Il cinema è come la vita: un po' si ride, un po' si chiange.
E in mezzo c'è posto per il destino, le aspirazioni, il sesso, lo sport, l'amore, la perdita, gli eroi (ci sono eroi religiosi, sportivi, famigliari, criminali... «E comunque io credo in un potere semidivino di Maradona») e naturalmente il cinema. Tanto cinema.
Cose notevoli di È stata la mano di Dio. Tutti i personaggi, a partire dall'intero parentado fino ai vicini di casa: irresistibili. Il solito Toni Servillo, il papà del protagonista («Sorrentino mi ha sempre considerato un fratello maggiore, ora mi ha promosso al ruolo di padre»). Alcune battute e certe sentenze (la sceneggiatura è firmata dal solo Sorrentino), ad esempio: «Il cinema non serve a niente ma ti distrae. Da cosa?

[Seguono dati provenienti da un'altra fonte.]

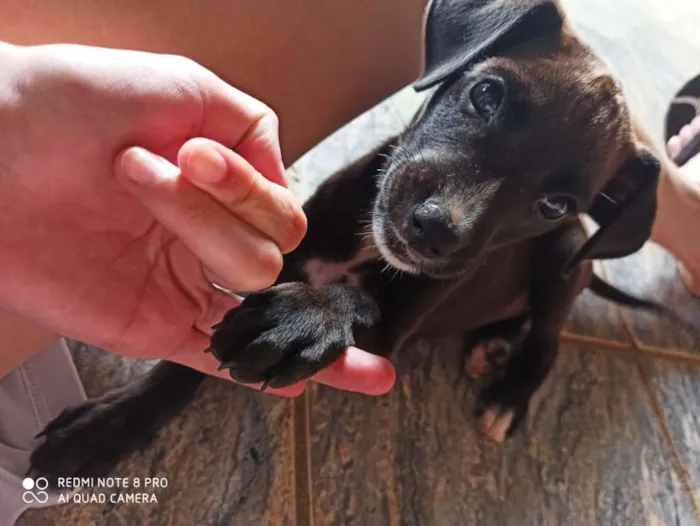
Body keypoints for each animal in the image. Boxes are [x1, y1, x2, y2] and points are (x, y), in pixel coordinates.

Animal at [28, 0, 668, 484]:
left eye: (554, 202)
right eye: (487, 95)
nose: (435, 230)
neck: (366, 245)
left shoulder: (390, 333)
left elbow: (357, 302)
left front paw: (305, 318)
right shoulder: (286, 255)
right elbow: (181, 368)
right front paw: (105, 427)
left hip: (566, 258)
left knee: (549, 335)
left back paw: (508, 390)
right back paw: (491, 342)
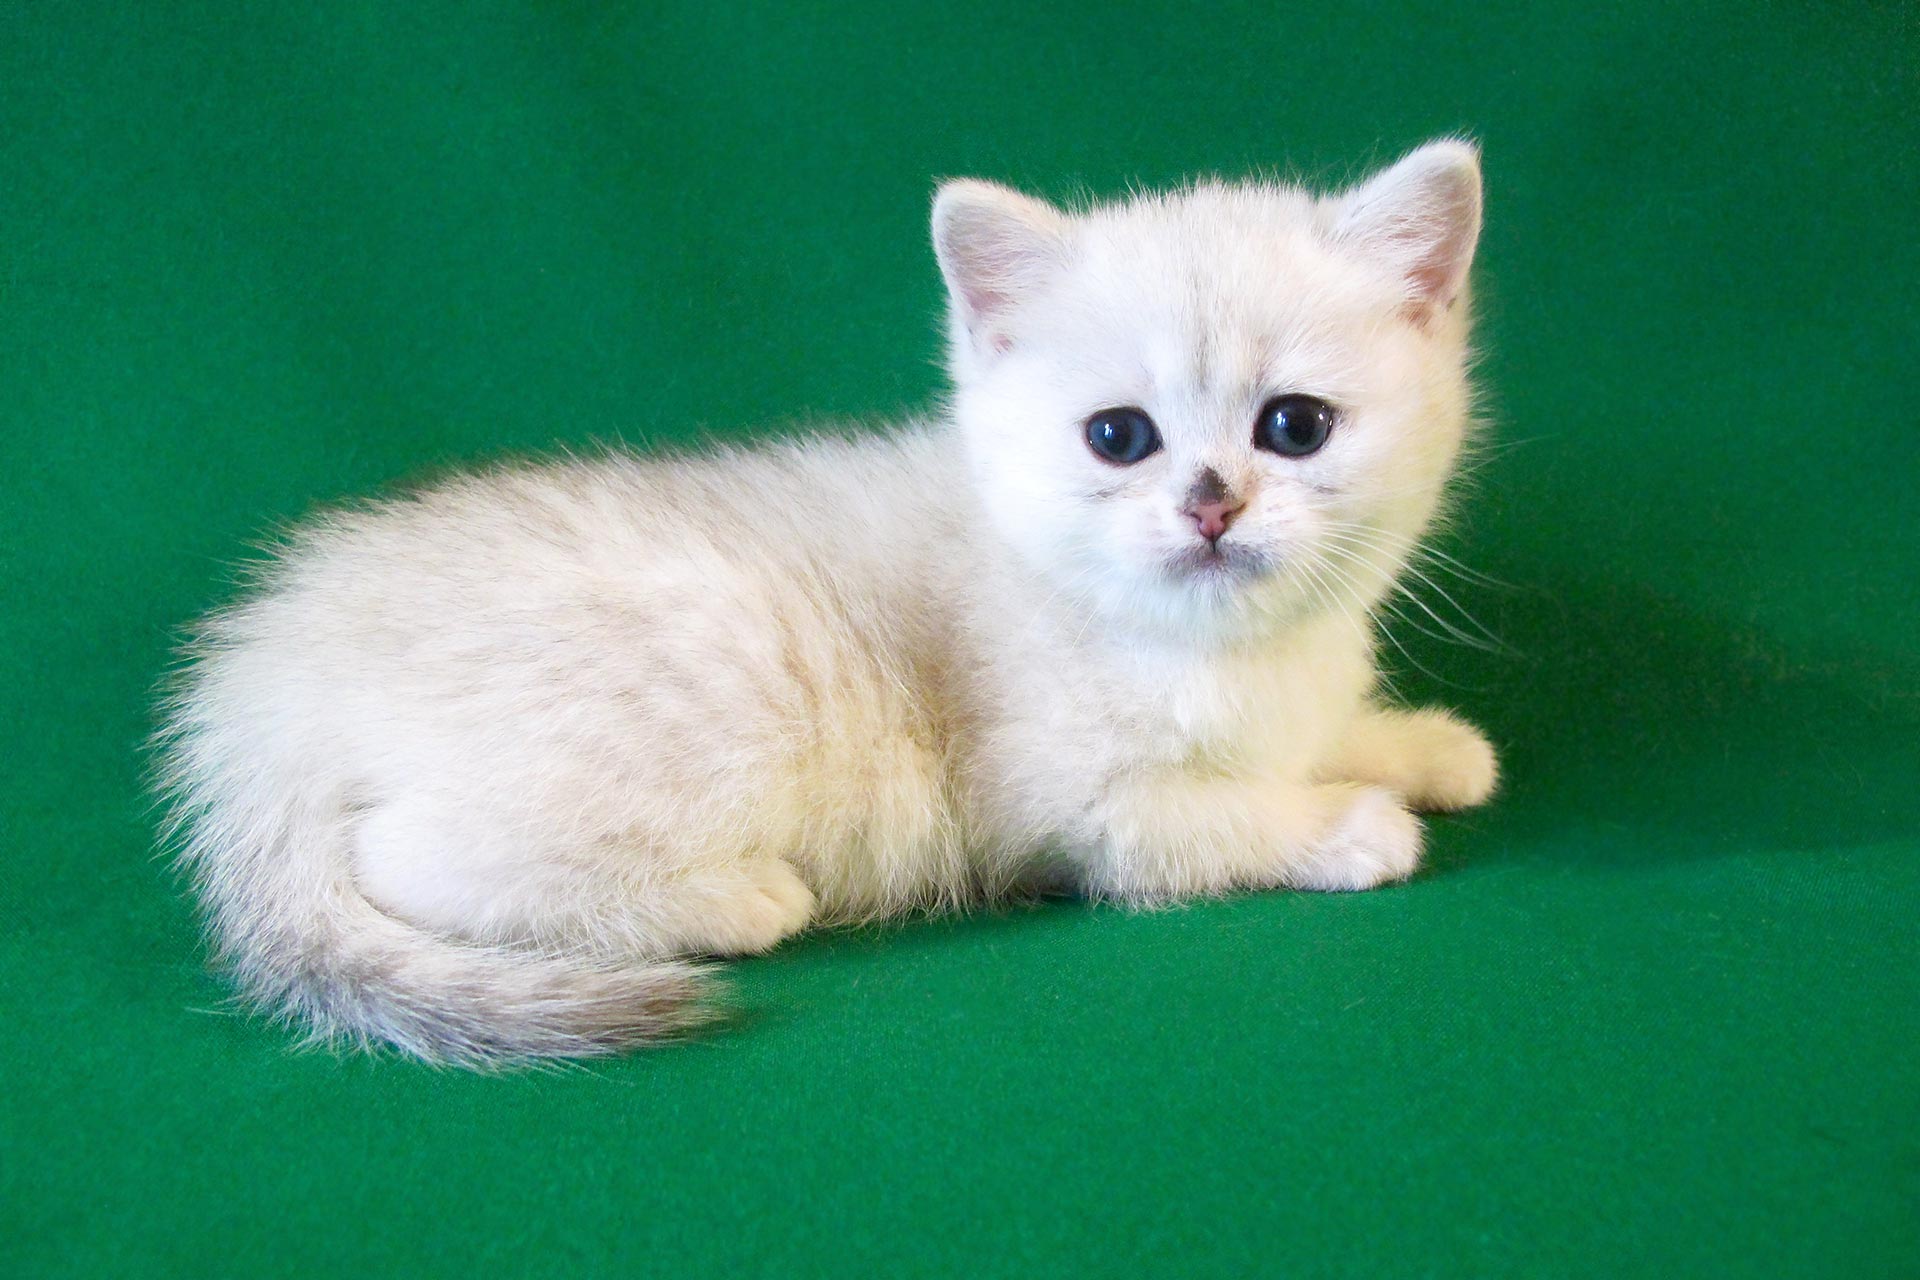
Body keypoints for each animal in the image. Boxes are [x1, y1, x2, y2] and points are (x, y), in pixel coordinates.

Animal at [153, 140, 1497, 1066]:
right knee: (411, 857)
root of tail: (268, 674)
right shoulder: (1072, 809)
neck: (1228, 654)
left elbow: (1319, 735)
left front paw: (1422, 744)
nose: (1211, 503)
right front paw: (1353, 823)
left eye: (1295, 426)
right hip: (721, 692)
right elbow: (1220, 819)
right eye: (1120, 436)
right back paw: (734, 897)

Dalla realtà». I nudi strepitosi di Luisa Ranieri, la zia onirica, matta e musa ispiratrice. La scena, antropologicamente fantastica, delle audizioni per un film di Fellini, del quale si sente però solo la vocina... Il contesto in cui Sorrentino inserisce nel film il celebre gol di Maradona con la mano nella partita contro l'Inghilterra ai Mondiali messicani del 1986. Il fatto che pur ambientato negli anni Ottanta non c'è neppure una traccia musicale degli anni Ottanta, nonostante Sorrentino-Fabietto sia sempre in scena con il walkman attaccato alla cintura («Quando vuoi davvero lasciare spazio ai sentimenti, se non vuoi barare, devi lasciare da parte la musica»). Il fatto che, benché girato tutto a Napoli, il film non vuole dare una visione personale di Napoli («Lo fanno già in tanti, ognuno ha la sua...»). E soprattutto il personaggio - reale e vivente - del regista napoletano Antonio Capuano (l'attore Ciro Capano), che più di tutti aiuta e influenza Fabietto-Sorrentino. Domanda del primo nella scena madre del film: «Ma tu che vuoi fare cinema, ce l'hai una cosa da dire?». Risposta del secondo, urlando: «Sì». Ma senza dire cosa.